Let's start Spark with Spark NLP included via our simple `start()` function

In [7]:
import sparknlp

spark = sparknlp.start()

print("Spark NLP version: ", sparknlp.version())
print("Apache Spark version: ", spark.version)

Spark NLP version:  5.5.3
Apache Spark version:  3.5.4


- Let's use `loadSavedModel` functon in `BertForZeroShotClassification` which allows us to load TensorFlow model in SavedModel format
- Most params can be set later when you are loading this model in `BertForZeroShotClassification` in runtime like `setMaxSentenceLength`, so don't worry what you are setting them now
- `loadSavedModel` accepts two params, first is the path to the TF SavedModel. The second is the SparkSession that is `spark` variable we previously started via `sparknlp.start()`
- NOTE: `loadSavedModel` accepts local paths in addition to distributed file systems such as `HDFS`, `S3`, `DBFS`, etc. This feature was introduced in Spark NLP 4.2.2 release. Keep in mind the best and recommended way to move/share/reuse Spark NLP models is to use `write.save` so you can use `.load()` from any file systems natively.


In [13]:
from sparknlp.annotator import BertForZeroShotClassification

zero_shot_classifier = BertForZeroShotClassification.loadSavedModel(
      EXPORT_PATH,
      spark
      )\
    .setInputCols(["document", "token"]) \
    .setOutputCol("class") \
    .setCandidateLabels(["urgent", "mobile", "travel", "movie", "music", "sport", "weather", "technology"])
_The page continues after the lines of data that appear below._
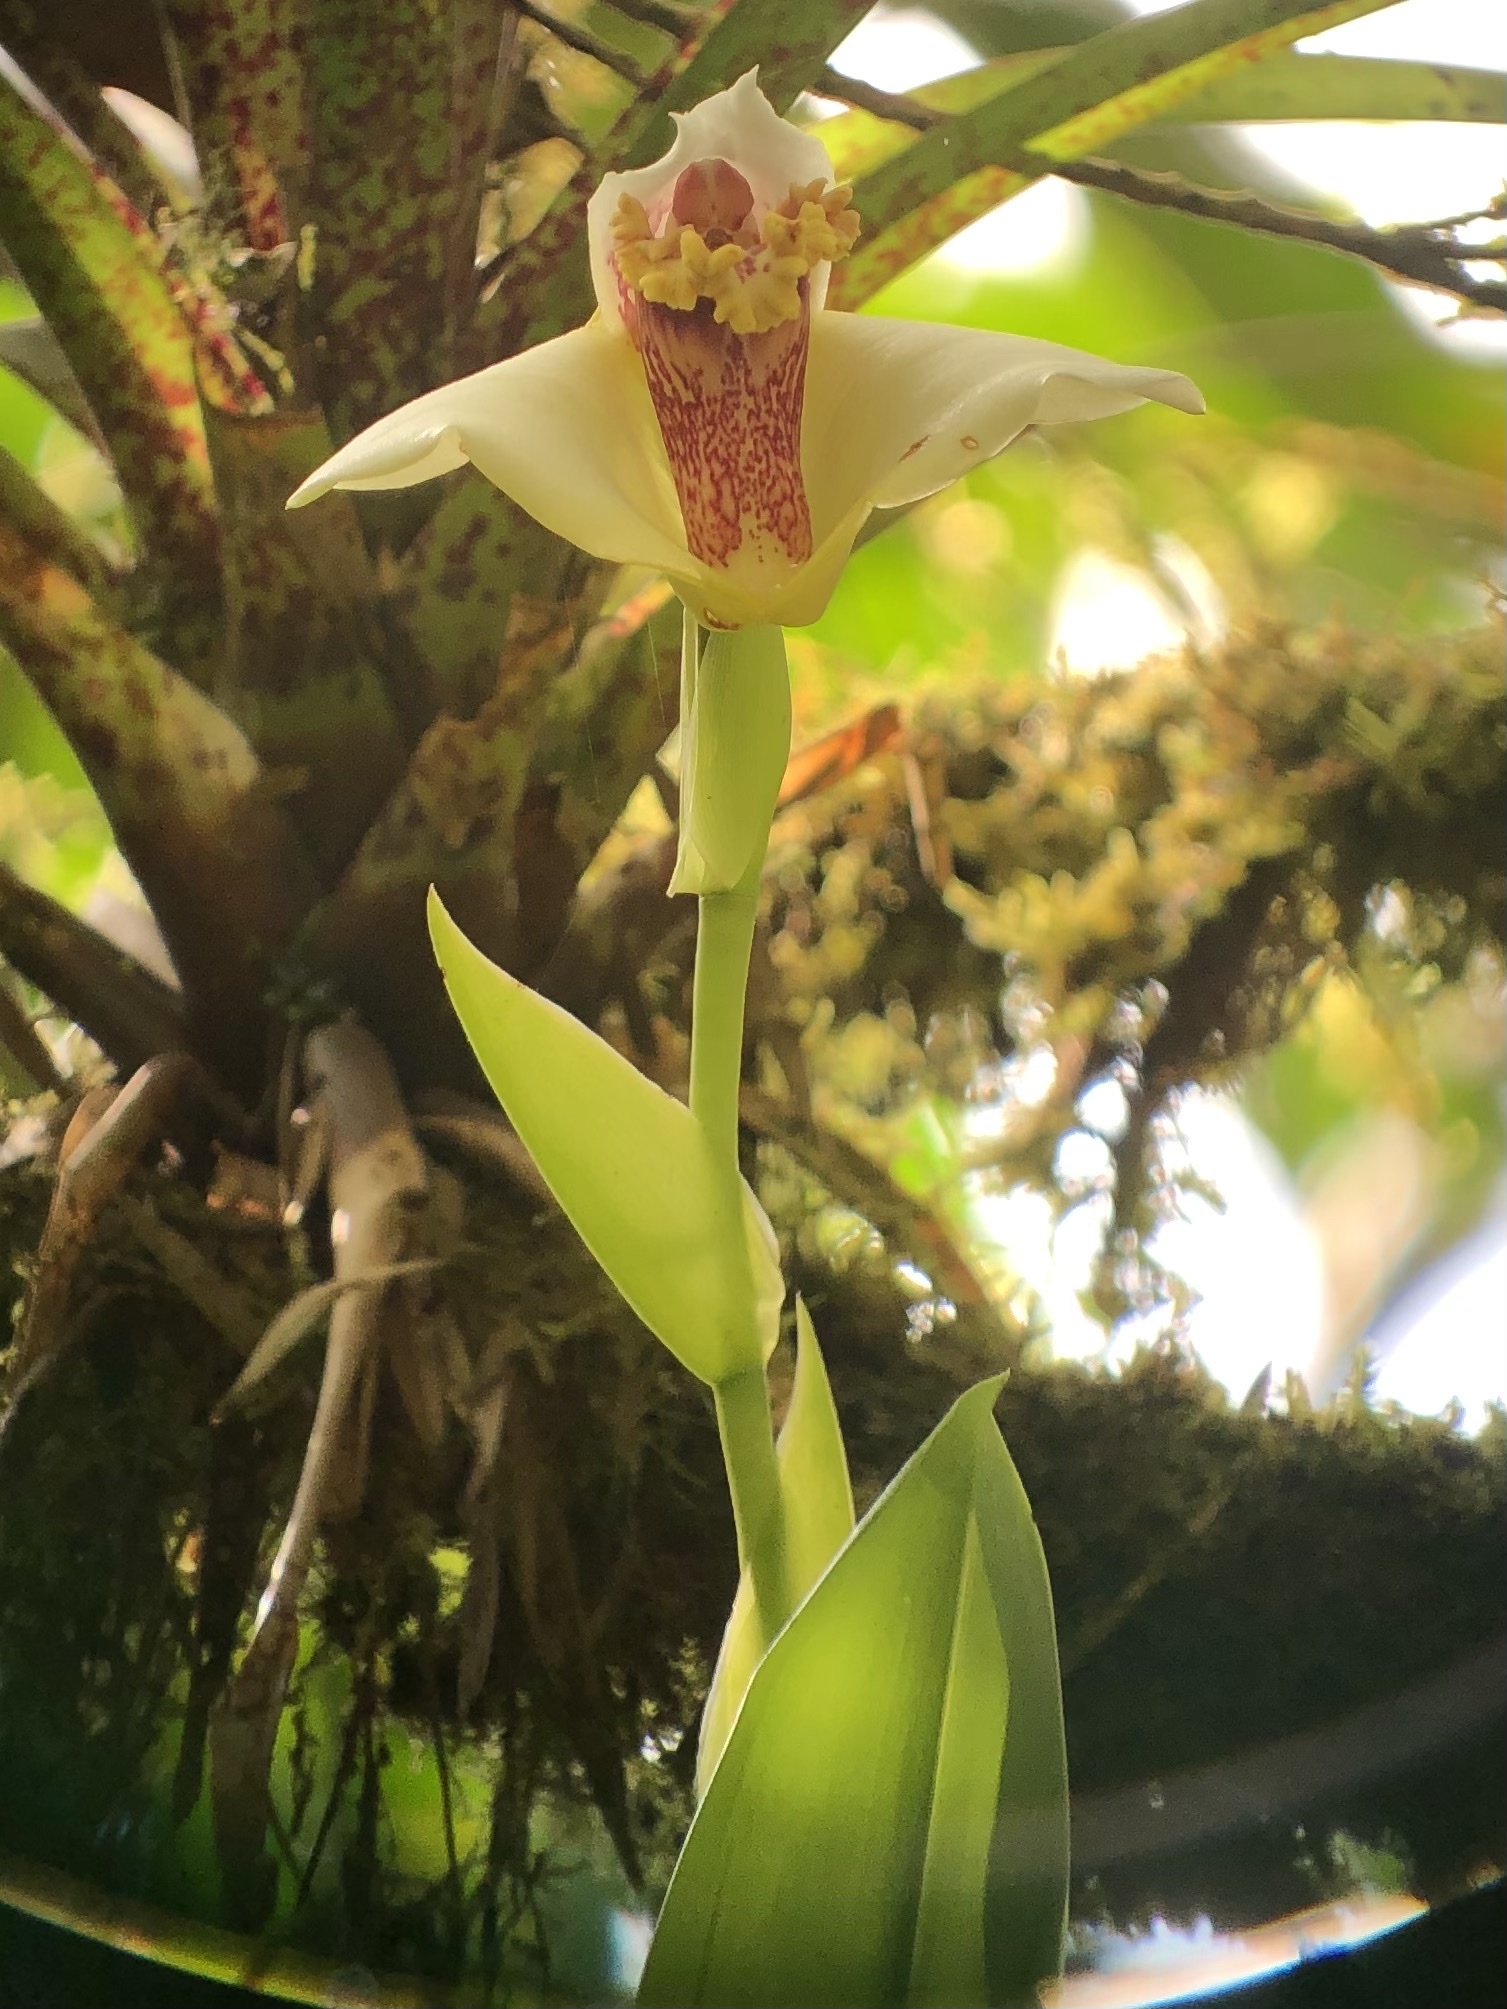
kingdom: Plantae
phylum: Tracheophyta
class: Liliopsida
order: Asparagales
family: Orchidaceae
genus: Maxillaria
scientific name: Maxillaria fletcheriana
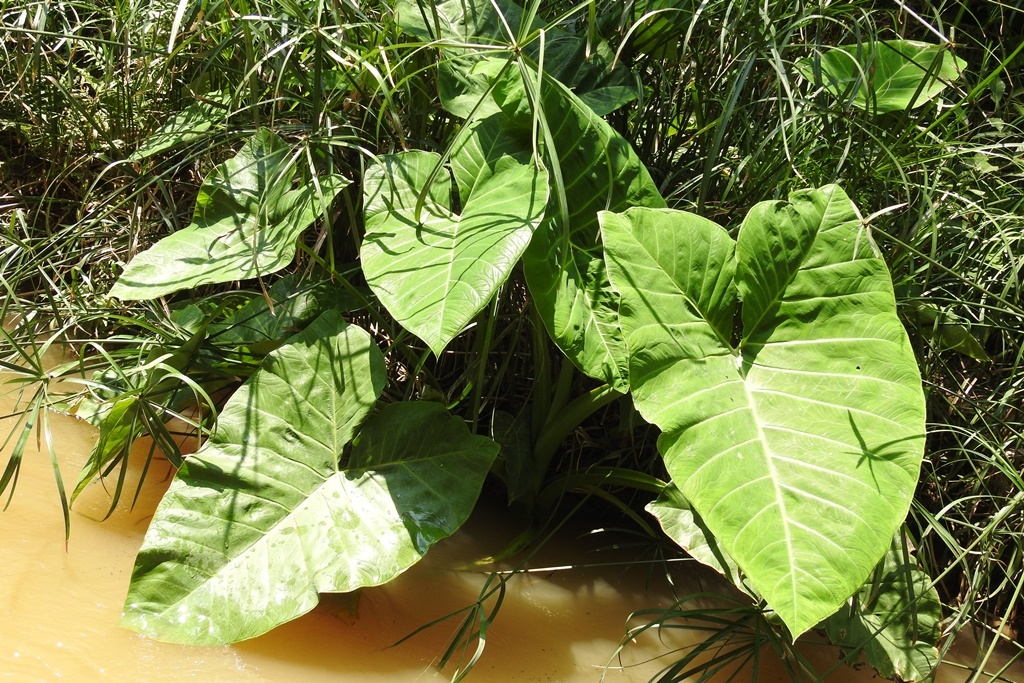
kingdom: Plantae
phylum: Tracheophyta
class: Liliopsida
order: Alismatales
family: Araceae
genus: Xanthosoma
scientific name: Xanthosoma robustum
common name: Capote
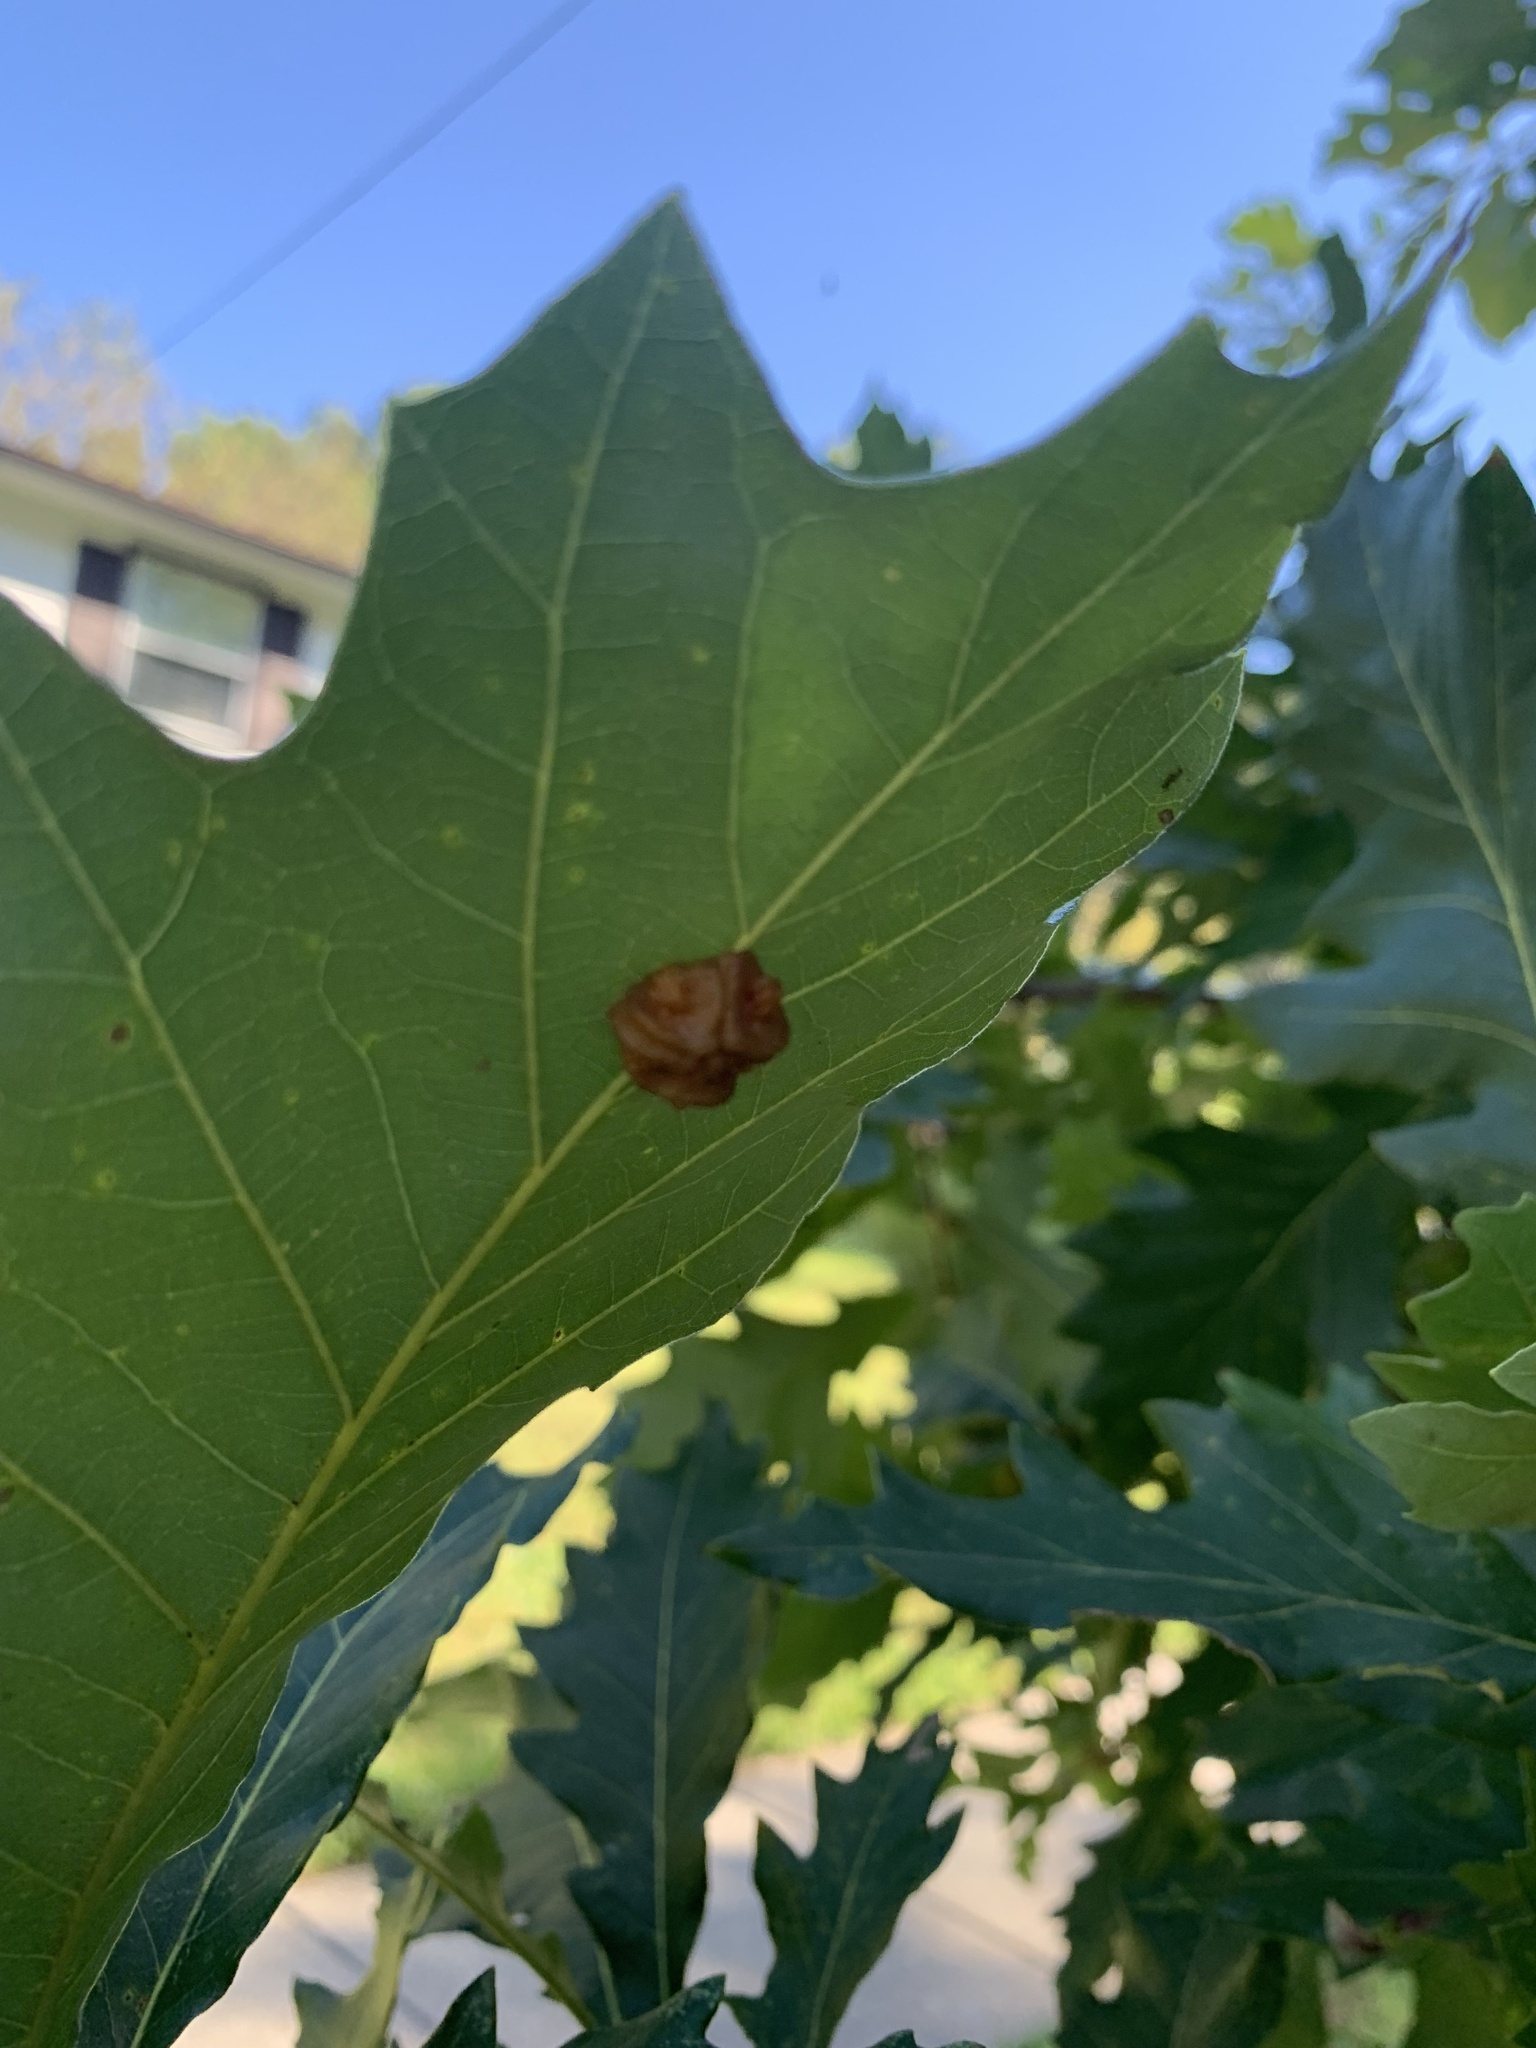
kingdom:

- Let's save it on disk so it is easier to be moved around and also be used later via `.load` function

In [14]:
zero_shot_classifier.write().overwrite().save("./{}_spark_nlp_onnx".format(MODEL_NAME))

Let's clean up stuff we don't need anymore

In [15]:
!rm -rf {EXPORT_PATH}

Awesome 😎  !

This is your BertForZeroShotClassification model from HuggingFace 🤗  loaded and saved by Spark NLP 🚀

In [16]:
! ls -l {MODEL_NAME}_spark_nlp_onnx

total 428048
-rw-r--r-- 1 root root 438307619 Jun 10 19:28 bert_classification_onnx
drwxr-xr-x 4 root root      4096 Jun 10 19:28 fields
drwxr-xr-x 2 root root      4096 Jun 10 19:28 metadata


Now let's see how we can use it on other machines, clusters, or any place you wish to use your new and shiny BertForZeroShotClassification model 😊

In [17]:
zero_shot_classifier_loaded = BertForZeroShotClassification.load("./{}_spark_nlp_onnx".format(MODEL_NAME))\
  .setInputCols(["document",'token'])\
  .setOutputCol("class")

You can see what labels were used to train this model via `getClasses` function:

In [18]:
zero_shot_classifier_loaded.getClasses()

['contradiction', 'entailment', 'neutral']

This is how you can use your loaded classifier model in Spark NLP 🚀 pipeline:

In [19]:
from sparknlp.base import DocumentAssembler
from sparknlp.annotator import Tokenizer
from pyspark.ml import Pipeline

document_assembler = DocumentAssembler() \
    .setInputCol("text") \
    .setOutputCol("document")

tokenizer = Tokenizer() \
    .setInputCols(["document"]) \
    .setOutputCol("token")

pipeline = Pipeline(stages=[
    document_assembler,
    tokenizer,
    zero_shot_classifier_loaded
])

sample_texts = [
    ["I have a problem with my iPhone that needs to be resolved ASAP!!"],
    ["Last week I upgraded my iOS version and ever since then my phone has been overheating whenever I use your app."],
    ["I have a phone and I love it!"],
    ["I really want to visit Germany and I am planning to go there next year."],
    ["Let's watch some movies tonight! I am in the mood for a horror movie."],
    ["Have you watched the match yesterday? It was a great game!"],
    ["We need to hurry up and get to the airport. We are going to miss our flight!"]
]

input_df = spark.createDataFrame(sample_texts, ["text"])

model = pipeline.fit(input_df)
results = model.transform(input_df)

results.select("text", "class.result").show(truncate=False)

+--------------------------------------------------------------------------------------------------------------+------------+
|text                                                                                                          |result      |
+--------------------------------------------------------------------------------------------------------------+------------+
|I have a problem with my iPhone that needs to be resolved ASAP!!                                              |[urgent]    |
|Last week I upgraded my iOS version and ever since then my phone has been overheating whenever I use your app.|[technology]|
|I have a phone and I love it!                                                                                 |[mobile]    |
|I really want to visit Germany and I am planning to go there next year.                                       |[travel]    |
|Let's watch some movies tonight! I am in the mood for a horror movie.                                         |[movie

That's it! You can now go wild and use hundreds of `BertForSequenceClassification` models from HuggingFace 🤗 in Spark NLP 🚀